Last Thursday in the Southern District of California, Abbott Laboratories, Inc., Abbott Cardiovascular Systems Inc., and Abbott Vascular Inc. (collectively, Abbott) filed a memorandum of points and authorities in support of a previous motion they had filed to dismiss a complaint. The complaint had been filed by Everest Principals (on behalf of the U.S. government and a number of states) and alleged that Abbott had engaged in a scheme of kickbacks so that they could boost usage of their heart procedure device, MitraClip.
Everest Principals is a single-member LLC and a former employee of the defendant, meaning they have personal knowledge of the misconduct they are alleging against Abbott. Their complaint cites violations of both the False Claims Act and Anti-Kickback Statute.
The defendant’s MitraClip device aims to repair leaks that may occur in a patient’s mitral valve. The complaint alleged that while Abbott would attempt to demonstrate the efficacy of MitraClip through studies, they would purportedly frequently only use the positive results to persuade physicians to endorse the product. These results, coupled with incentives, would result in doctors and hospitals referring the device. The incentives would include free marketing, meals, parties, cash payments, and more.
Abbott argues in their most recent filing that the plaintiff has failed to properly plead with particularity how the false claims they allege were submitted to each state they cite, as the Court instructed they do the last time their claims were dismissed without prejudice.
Abbott asserts that all the plaintiff has done in their amended complaint is “inserted the labels “nationwide,” “national,” and “in all states” a few more times, made some new general allegations about Abbott’s marketing and training, and added eight isolated allegations about what appear to be eight different doctors in four different states,” which they claim does not satisfy the pleading burden.

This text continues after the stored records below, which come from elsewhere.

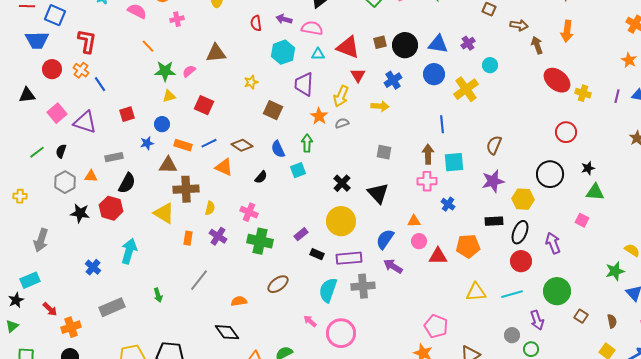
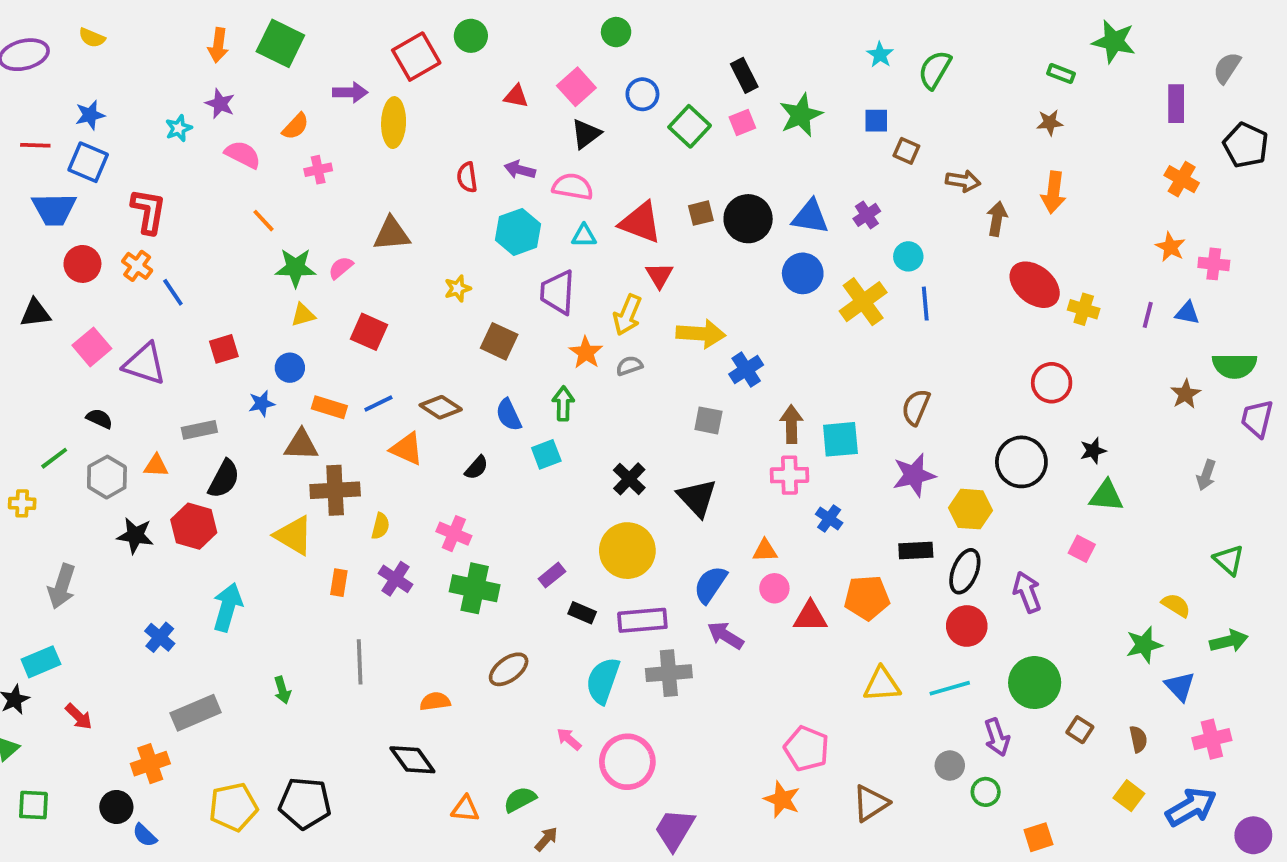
brown arrow: (537, 45) -> (997, 219), turned 30
blue cross: (393, 80) -> (746, 370), moved
yellow arrow: (380, 106) -> (701, 334), size x1.4
blue line: (442, 124) -> (925, 304), moved
black semicircle: (61, 151) -> (99, 419), turned 96
green line: (37, 152) -> (54, 458), moved
gray line: (199, 280) -> (360, 662), turned -40
orange cross: (71, 327) -> (150, 764), moved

The nationwide label, Abbott contends, does not adequately allege state-by-state liability, just as the new allegations contained in the amended complaint fail to suggest wrongdoing. Further, the newest filing by Abbott states that “in addition to failing to allege facts plausibly alleging any kickbacks in any of the States, [plaintiff] does not even try to link these new allegations about the eight routine events to any particular MitraClip procedures for which the eight different doctors in question received state reimbursement.”
Abbott concludes by reasserting that the plaintiff must plead their False Claims Act claims with particularity, which they did not do, making their allegations fail under rule 9(b). They are seeking dismissal with prejudice.
The defendant in the litigation is represented by Jones Day.